Dans le nouveau langage de l’Église, les nouveaux pasteurs ne sont plus « installés » dans une paroisse mais « envoyés en mission ». Ils sont appelés à servir les fidèles de manière transversale sur un territoire. Ici, les quelques pasteurs d’un secteur se relaient pour assurer le catéchisme à l’échelle de leur territoire et créent ainsi une forte dynamique de groupe. Ailleurs, les pasteurs se spécialisent en fonction de leurs affinités et de leur charisme : l’un s’occupe de la liturgie, un autre de la jeunesse et un dernier des visites à domiciles pour un même secteur.

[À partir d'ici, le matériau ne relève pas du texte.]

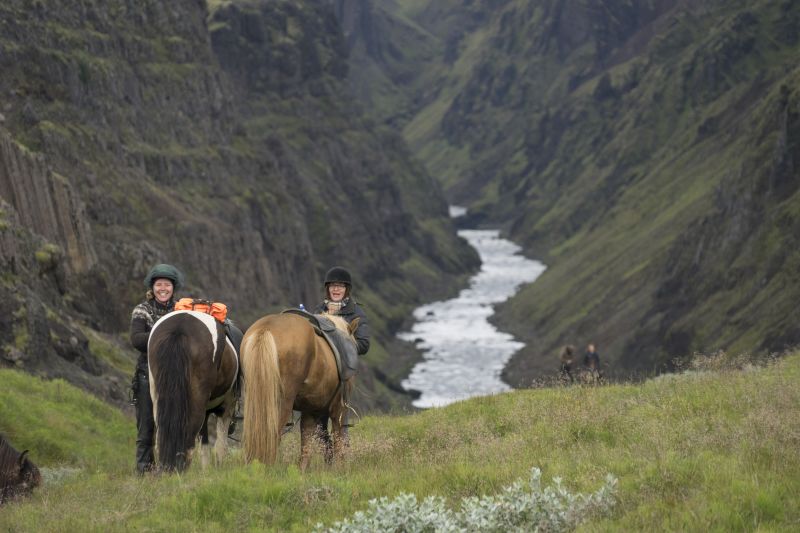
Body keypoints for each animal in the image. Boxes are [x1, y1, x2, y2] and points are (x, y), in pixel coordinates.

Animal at [148, 310, 238, 472]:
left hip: (157, 396)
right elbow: (220, 445)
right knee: (189, 440)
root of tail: (180, 327)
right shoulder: (227, 406)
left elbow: (205, 444)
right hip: (197, 399)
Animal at [241, 312, 360, 470]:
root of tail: (265, 329)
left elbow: (306, 441)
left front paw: (302, 470)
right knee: (273, 434)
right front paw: (339, 468)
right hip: (281, 403)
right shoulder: (339, 408)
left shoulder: (310, 409)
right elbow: (338, 437)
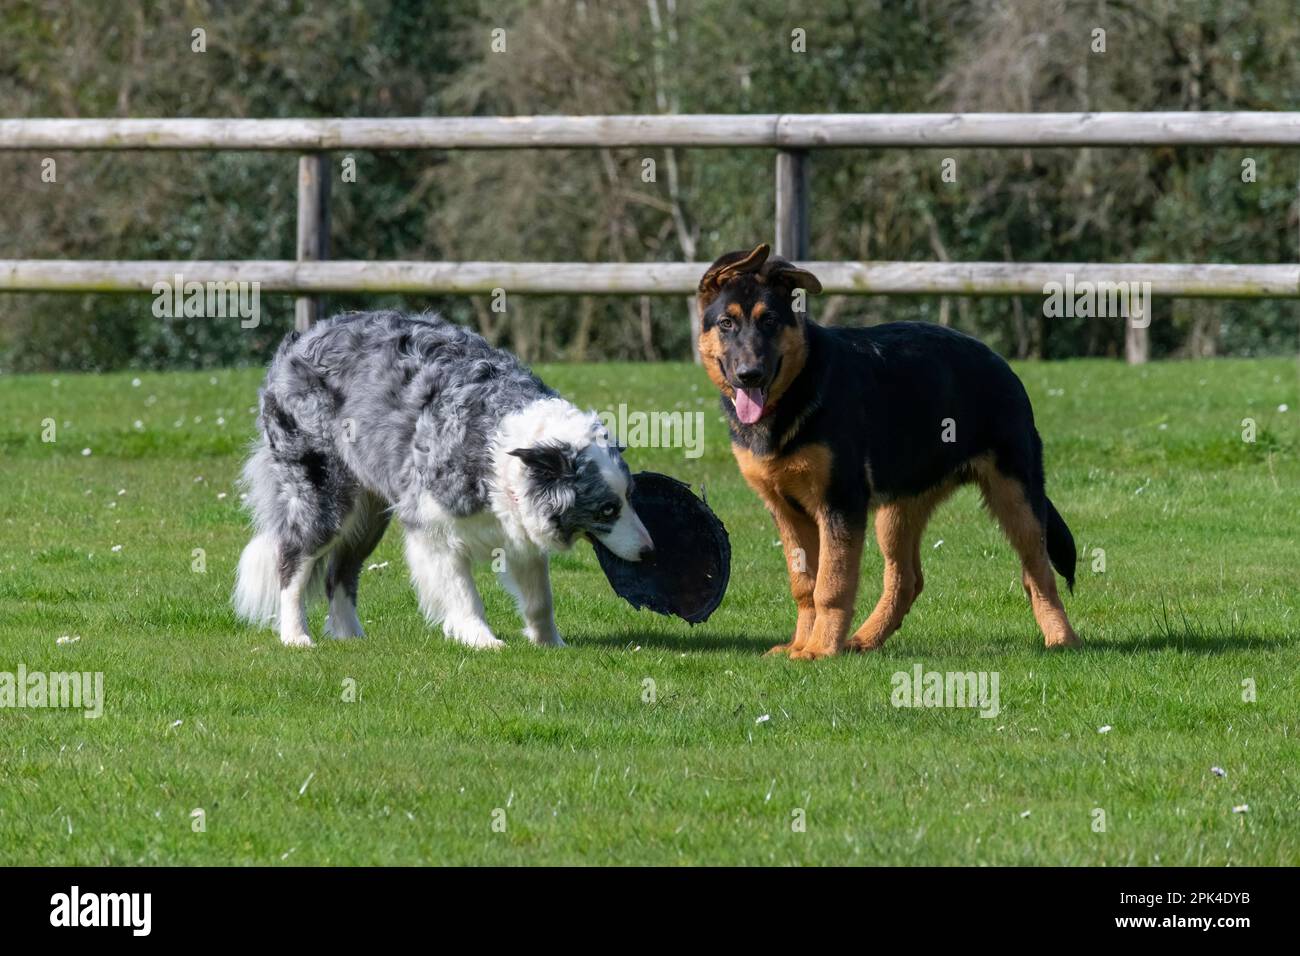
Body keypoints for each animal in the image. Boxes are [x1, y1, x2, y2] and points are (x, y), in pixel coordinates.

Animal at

Dans tous les cas, la vie paroissiale se règle de moins en moins autour du rendez-vous du culte dominical célébré par le pasteur du village ou du quartier. La tendance est à la mutualisation des cultes à l’échelle du secteur. Différents pasteurs les tiennent une fois dans un lieu, une fois dans un autre. Une nouvelle réalité à laquelle beaucoup d’aînés ont du mal à s’adapter et qui viderait les églises selon certains. Il y a quinze ans, les deux Églises constitutives de l’UEPAL ont officialisé la possibilité d’officier pour des prédicateurs laïcs. L’UEPAL compte aujourd’hui chaque année plus de reconnaissances de ces ministres bénévoles et itinérants que d’ordinations de pasteurs. Pour autant, ces derniers restent seuls habilités à dispenser les sacrements. Leur raréfaction ne signifie donc pas leur disparition des paroisses.